415 dated 15.02.2003 who was admittedly not made party before the respondent no 4. (h) In absence of the subsequent purchaser of the property no relief could have been granted to the pre-emptor (who is the petitioner in this case) as no order to recover the property to the pre-emptor could have been passed in absence of the second purchaser of the property namely Raneshwar Nayak. It is not a case of transfer after filing of an application for pre-emption under Section 16 (3) (1) of the aforesaid act so as to apply the principles of lis pendens but it is a case where second transfer was affected prior to filing of the application for pre-emption by the writ petitioner.

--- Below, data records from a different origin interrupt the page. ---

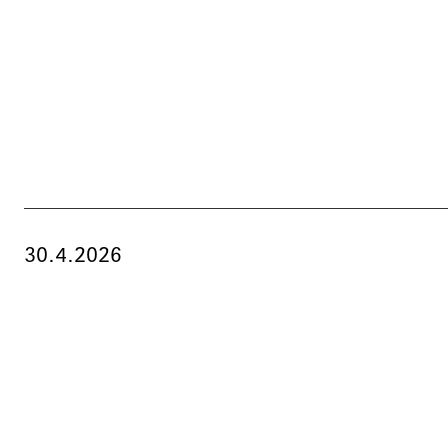
30.4.2026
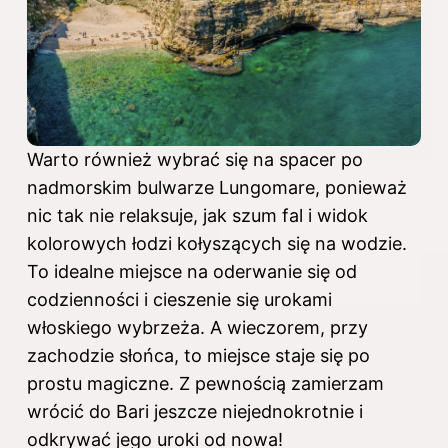
Warto również wybrać się na spacer po
nadmorskim bulwarze Lungomare, ponieważ
nic tak nie relaksuje, jak szum fal i widok
kolorowych łodzi kołyszących się na wodzie.
To idealne miejsce na oderwanie się od
codzienności i cieszenie się urokami
włoskiego wybrzeża. A wieczorem, przy
zachodzie słońca, to miejsce staje się po
prostu magiczne. Z pewnością zamierzam
wrócić do Bari jeszcze niejednokrotnie i
odkrywać jego uroki od nowa!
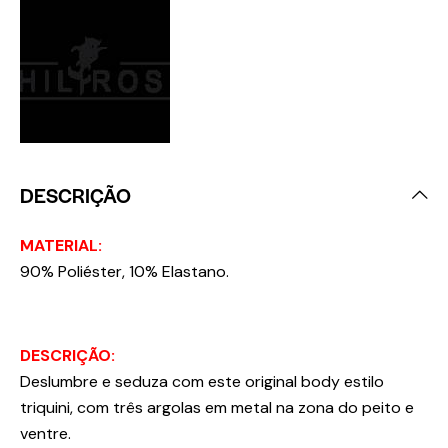
DESCRIÇÃO
MATERIAL:
90% Poliéster, 10% Elastano.
DESCRIÇÃO:
Deslumbre e seduza com este original body estilo
triquini, com três argolas em metal na zona do peito e
ventre.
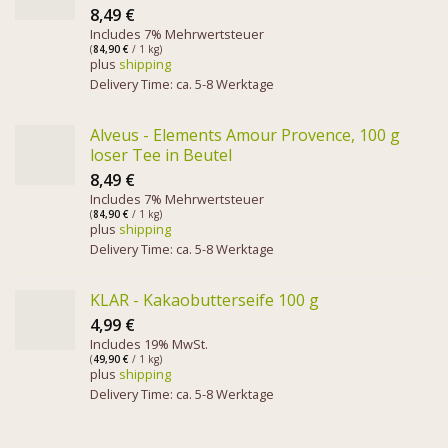
8,49
€
Includes 7% Mehrwertsteuer
(
84,90
€
/ 1 kg)
plus
shipping
Delivery Time: ca. 5-8 Werktage
Alveus - Elements Amour Provence, 100 g
loser Tee in Beutel
8,49
€
Includes 7% Mehrwertsteuer
(
84,90
€
/ 1 kg)
plus
shipping
Delivery Time: ca. 5-8 Werktage
KLAR - Kakaobutterseife 100 g
4,99
€
Includes 19% MwSt.
(
49,90
€
/ 1 kg)
plus
shipping
Delivery Time: ca. 5-8 Werktage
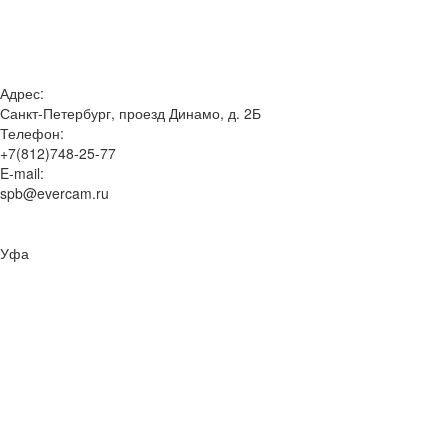
Адрес:
Санкт-Петербург, проезд Динамо, д. 2Б
Телефон:
+7(812)748-25-77
E-mail:
spb@evercam.ru
Уфа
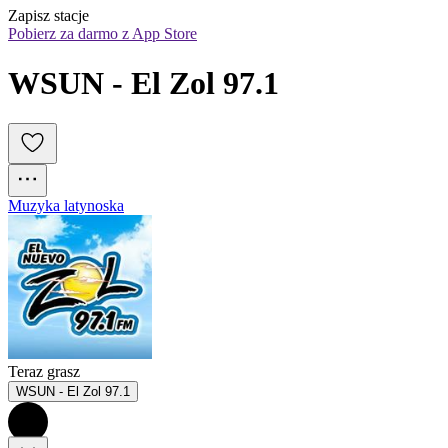
Zapisz stacje
Pobierz za darmo z App Store
WSUN - El Zol 97.1
Muzyka latynoska
Teraz grasz
WSUN - El Zol 97.1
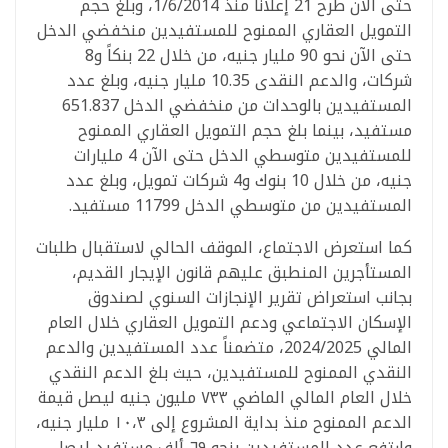
حتى الآن طرح 21 إعلاناً منذ 1/6/2014، وبلغ حجم
التمويل العقاري الممنوح للمستفيدين منخفضي الدخل
حتى الآن نحو 90 مليار جنيه، من خلال 22 بنكاً و8
شركات، والدعم النقدى 10.35 مليار جنيه، وبلغ عدد
المستفيدين بالوحدات من منخفضي الدخل 651.837
مستفيد، بينما بلغ حجم التمويل العقاري الممنوح
للمستفيدين متوسطي الدخل حتى الآن 4 مليارات
جنيه، من خلال 10 بنوك و4 شركات تمويل، وبلغ عدد
المستفيدين من متوسطي الدخل 11799 مستفيد.
كما استعرض الاجتماع، الموقف الحالي لاستقبال طلبات
المستأجرين المنطبق عليهم قانون الإيجار القديم،
بجانب استعراض تقرير الإنجازات السنوي لصندوق
الإسكان الاجتماعي ودعم التمويل العقاري خلال العام
المالي 2024/2025، متضمناً عدد المستفيدين والدعم
النقدي الممنوح للمستفيدين، حيث بلغ الدعم النقدي
خلال العام المالي الماضي ٧٣٣ مليون جنيه ليصل قيمة
الدعم الممنوح منذ بداية المشروع إلى ١٠،٣ مليار جنيه،
وارتفع عدد المستفيدين بنحو ٦٩ ألف مستفيد ليصل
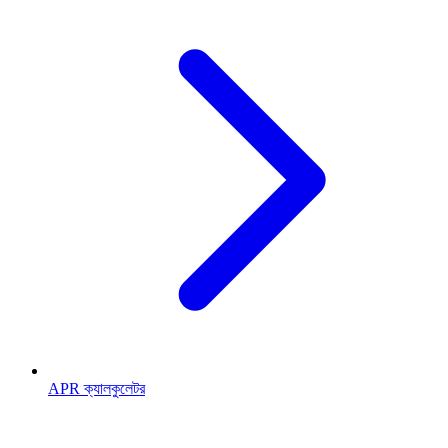
APR ক্যালকুলেটর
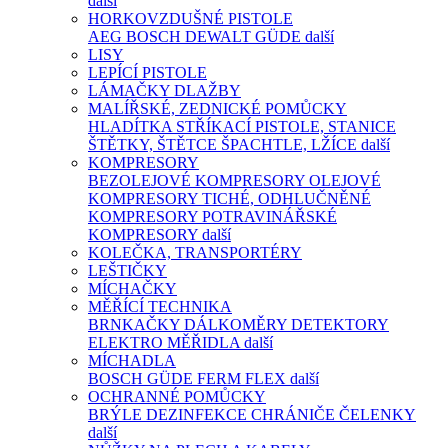
další
HORKOVZDUŠNÉ PISTOLE
AEG
BOSCH
DEWALT
GÜDE
další
LISY
LEPÍCÍ PISTOLE
LÁMAČKY DLAŽBY
MALÍŘSKÉ, ZEDNICKÉ POMŮCKY
HLADÍTKA
STŘÍKACÍ PISTOLE, STANICE
ŠTĚTKY, ŠTĚTCE
ŠPACHTLE, LŽÍCE
další
KOMPRESORY
BEZOLEJOVÉ KOMPRESORY
OLEJOVÉ
KOMPRESORY
TICHÉ, ODHLUČNĚNÉ
KOMPRESORY
POTRAVINÁŘSKÉ
KOMPRESORY
další
KOLEČKA, TRANSPORTÉRY
LEŠTIČKY
MÍCHAČKY
MĚŘÍCÍ TECHNIKA
BRNKAČKY
DÁLKOMĚRY
DETEKTORY
ELEKTRO MĚŘIDLA
další
MÍCHADLA
BOSCH
GÜDE
FERM
FLEX
další
OCHRANNÉ POMŮCKY
BRÝLE
DEZINFEKCE
CHRÁNIČE
ČELENKY
další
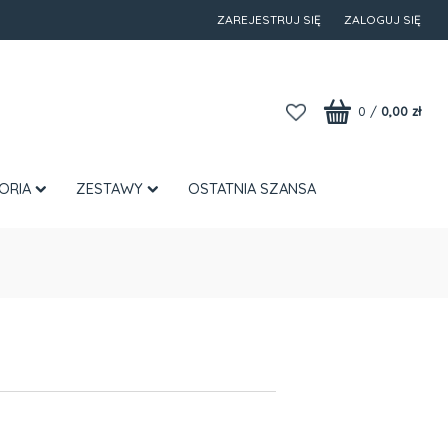
ZAREJESTRUJ SIĘ
ZALOGUJ SIĘ
0
/
0,00 zł
ORIA
ZESTAWY
OSTATNIA SZANSA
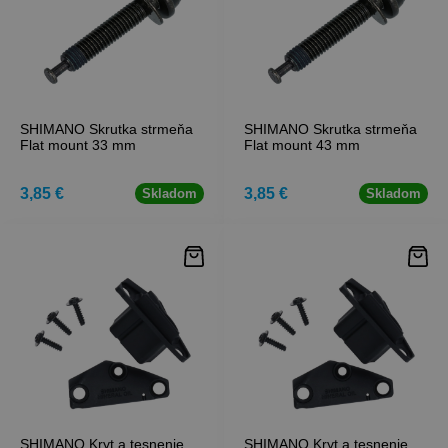
SHIMANO Skrutka strmeňa
SHIMANO Skrutka strmeňa
Flat mount 33 mm
Flat mount 43 mm
3,85 €
3,85 €
Skladom
Skladom
SHIMANO Kryt a tesnenie
SHIMANO Kryt a tesnenie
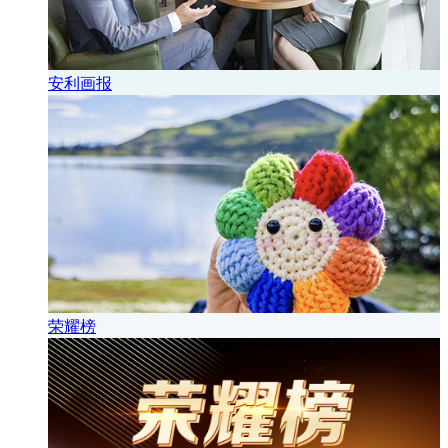
安利画报
荣耀榜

The judgments relied upon by the counsel for respondent no 18 and 19 as reported in 1985 PLJR 397 as well as 1977 PLJR 371 supports the case of the respondent no. 18 and 19 that in absence of the second purchaser of the property who had purchased the property prior to filing of the application for pre-emption under Section 16 (3) (1) of the aforesaid act no relief could have been granted to the pre-emptor and accordingly the petition under Section 16 (3) (1) of the said Act as filed by the petitioner was itself was not maintainable. 10. Considering the facts and circumstances of this case, I find no merit in this writ petition. Accordingly, the writ petition is dismissed.